[[ Entries provided open ]]

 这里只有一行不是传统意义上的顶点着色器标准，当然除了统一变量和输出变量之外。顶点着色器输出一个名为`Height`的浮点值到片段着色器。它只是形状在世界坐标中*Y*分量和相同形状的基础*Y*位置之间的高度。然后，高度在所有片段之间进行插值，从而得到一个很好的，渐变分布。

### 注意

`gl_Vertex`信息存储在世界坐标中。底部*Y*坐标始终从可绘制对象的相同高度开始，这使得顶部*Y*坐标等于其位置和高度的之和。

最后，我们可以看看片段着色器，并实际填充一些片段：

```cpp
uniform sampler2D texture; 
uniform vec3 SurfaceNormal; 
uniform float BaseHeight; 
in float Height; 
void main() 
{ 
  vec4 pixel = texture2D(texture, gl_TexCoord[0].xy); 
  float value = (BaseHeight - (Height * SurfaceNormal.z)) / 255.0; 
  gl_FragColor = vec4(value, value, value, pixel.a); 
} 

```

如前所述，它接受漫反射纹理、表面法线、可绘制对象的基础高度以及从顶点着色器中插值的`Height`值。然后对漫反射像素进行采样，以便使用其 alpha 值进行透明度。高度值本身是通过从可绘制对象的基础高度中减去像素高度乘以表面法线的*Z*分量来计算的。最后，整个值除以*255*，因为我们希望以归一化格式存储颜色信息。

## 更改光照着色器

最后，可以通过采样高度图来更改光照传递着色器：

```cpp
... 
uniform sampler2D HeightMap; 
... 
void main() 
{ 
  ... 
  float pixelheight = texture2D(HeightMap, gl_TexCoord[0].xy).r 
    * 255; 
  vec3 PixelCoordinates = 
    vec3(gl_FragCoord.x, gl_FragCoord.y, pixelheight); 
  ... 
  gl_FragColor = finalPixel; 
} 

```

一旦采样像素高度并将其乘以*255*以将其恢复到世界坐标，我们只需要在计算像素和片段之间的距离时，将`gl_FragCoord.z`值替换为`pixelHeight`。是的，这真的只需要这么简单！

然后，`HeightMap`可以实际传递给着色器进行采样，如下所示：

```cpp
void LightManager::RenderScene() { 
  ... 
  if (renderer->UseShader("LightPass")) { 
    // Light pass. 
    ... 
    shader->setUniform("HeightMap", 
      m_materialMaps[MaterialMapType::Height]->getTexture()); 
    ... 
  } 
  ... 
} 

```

[[ Entries provided closed ]]
[[ Entries provided open ]]

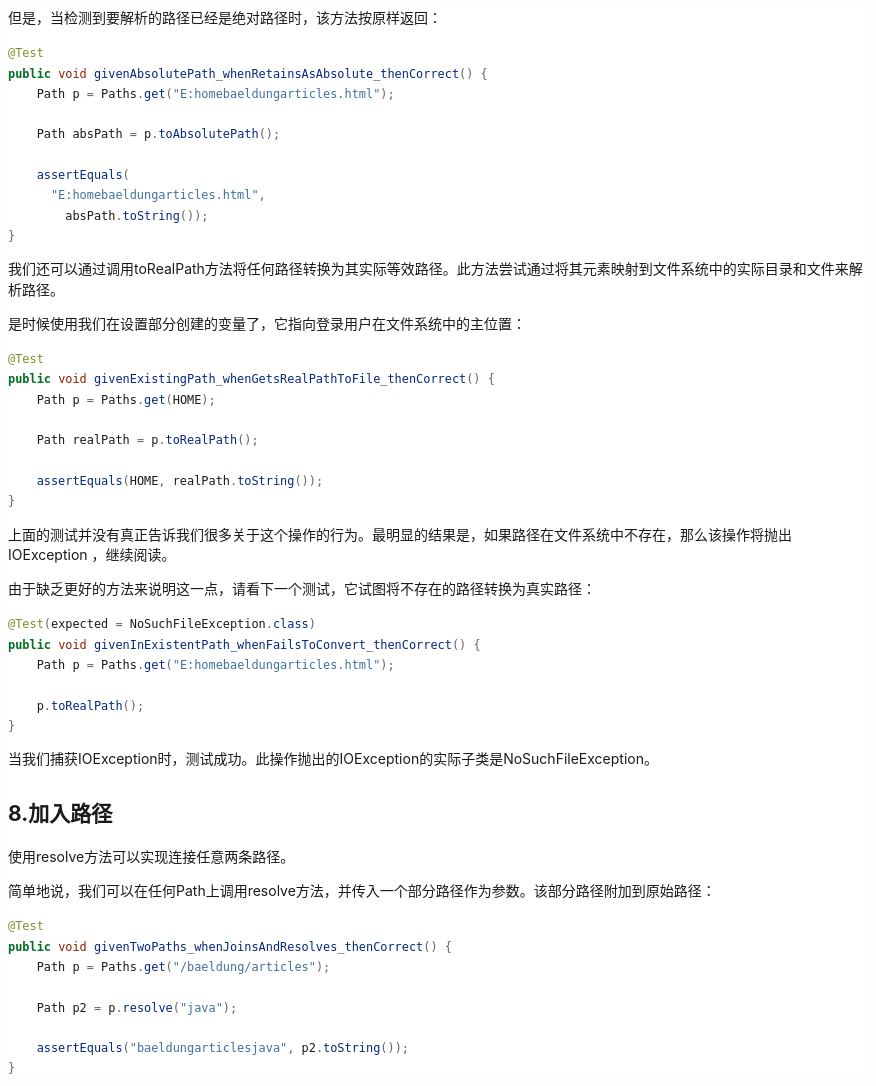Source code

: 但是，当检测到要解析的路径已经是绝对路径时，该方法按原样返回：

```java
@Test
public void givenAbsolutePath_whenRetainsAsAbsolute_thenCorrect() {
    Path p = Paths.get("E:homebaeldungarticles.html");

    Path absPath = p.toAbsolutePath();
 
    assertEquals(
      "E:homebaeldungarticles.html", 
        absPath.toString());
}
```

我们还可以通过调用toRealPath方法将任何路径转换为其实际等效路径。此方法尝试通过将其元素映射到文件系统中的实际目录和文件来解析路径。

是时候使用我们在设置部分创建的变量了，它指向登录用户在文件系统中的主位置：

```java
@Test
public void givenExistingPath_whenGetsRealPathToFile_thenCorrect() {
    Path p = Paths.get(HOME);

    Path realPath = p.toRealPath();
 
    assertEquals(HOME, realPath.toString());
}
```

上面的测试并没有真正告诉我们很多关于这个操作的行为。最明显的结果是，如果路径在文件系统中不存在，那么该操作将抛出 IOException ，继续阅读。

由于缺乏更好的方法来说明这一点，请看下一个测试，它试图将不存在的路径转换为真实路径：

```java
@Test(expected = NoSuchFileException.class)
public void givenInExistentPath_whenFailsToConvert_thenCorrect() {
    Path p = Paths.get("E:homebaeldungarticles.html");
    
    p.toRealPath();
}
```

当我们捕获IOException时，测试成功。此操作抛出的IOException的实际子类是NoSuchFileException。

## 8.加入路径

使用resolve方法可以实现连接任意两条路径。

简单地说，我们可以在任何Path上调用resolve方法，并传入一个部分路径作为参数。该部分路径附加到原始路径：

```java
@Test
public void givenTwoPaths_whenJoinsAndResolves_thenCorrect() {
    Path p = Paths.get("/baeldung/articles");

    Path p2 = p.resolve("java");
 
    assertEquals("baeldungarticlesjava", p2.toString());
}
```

[[ Entries provided closed ]]
[[ Entries provided open ]]

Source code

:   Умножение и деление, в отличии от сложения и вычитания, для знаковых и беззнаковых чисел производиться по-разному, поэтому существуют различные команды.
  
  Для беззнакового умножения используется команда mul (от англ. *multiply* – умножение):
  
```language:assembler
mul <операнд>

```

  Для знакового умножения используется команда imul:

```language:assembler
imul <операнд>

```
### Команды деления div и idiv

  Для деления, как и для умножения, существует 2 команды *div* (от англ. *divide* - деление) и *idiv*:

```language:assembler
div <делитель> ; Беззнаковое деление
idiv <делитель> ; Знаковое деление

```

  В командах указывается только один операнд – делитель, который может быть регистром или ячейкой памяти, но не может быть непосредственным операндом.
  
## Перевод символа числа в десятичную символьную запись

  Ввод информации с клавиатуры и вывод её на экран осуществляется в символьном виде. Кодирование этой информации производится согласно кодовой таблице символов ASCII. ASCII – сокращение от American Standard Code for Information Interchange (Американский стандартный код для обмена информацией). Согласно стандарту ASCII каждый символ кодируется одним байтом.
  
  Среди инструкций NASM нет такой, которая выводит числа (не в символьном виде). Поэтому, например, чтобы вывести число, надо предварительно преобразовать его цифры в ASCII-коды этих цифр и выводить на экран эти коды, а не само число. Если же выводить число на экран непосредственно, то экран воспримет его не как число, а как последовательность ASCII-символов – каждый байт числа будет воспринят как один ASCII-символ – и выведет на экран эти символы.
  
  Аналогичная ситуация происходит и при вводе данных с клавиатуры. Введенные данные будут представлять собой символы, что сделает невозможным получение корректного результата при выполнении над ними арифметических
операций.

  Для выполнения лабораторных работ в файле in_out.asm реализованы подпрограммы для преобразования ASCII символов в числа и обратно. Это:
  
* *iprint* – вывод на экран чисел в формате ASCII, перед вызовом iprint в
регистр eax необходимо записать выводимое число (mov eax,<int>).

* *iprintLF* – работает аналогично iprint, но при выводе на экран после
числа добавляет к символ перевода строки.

[[ Entries provided closed ]]

What is the number of lines in the material above that include the string "деления"? Give only that number.

• Task result
2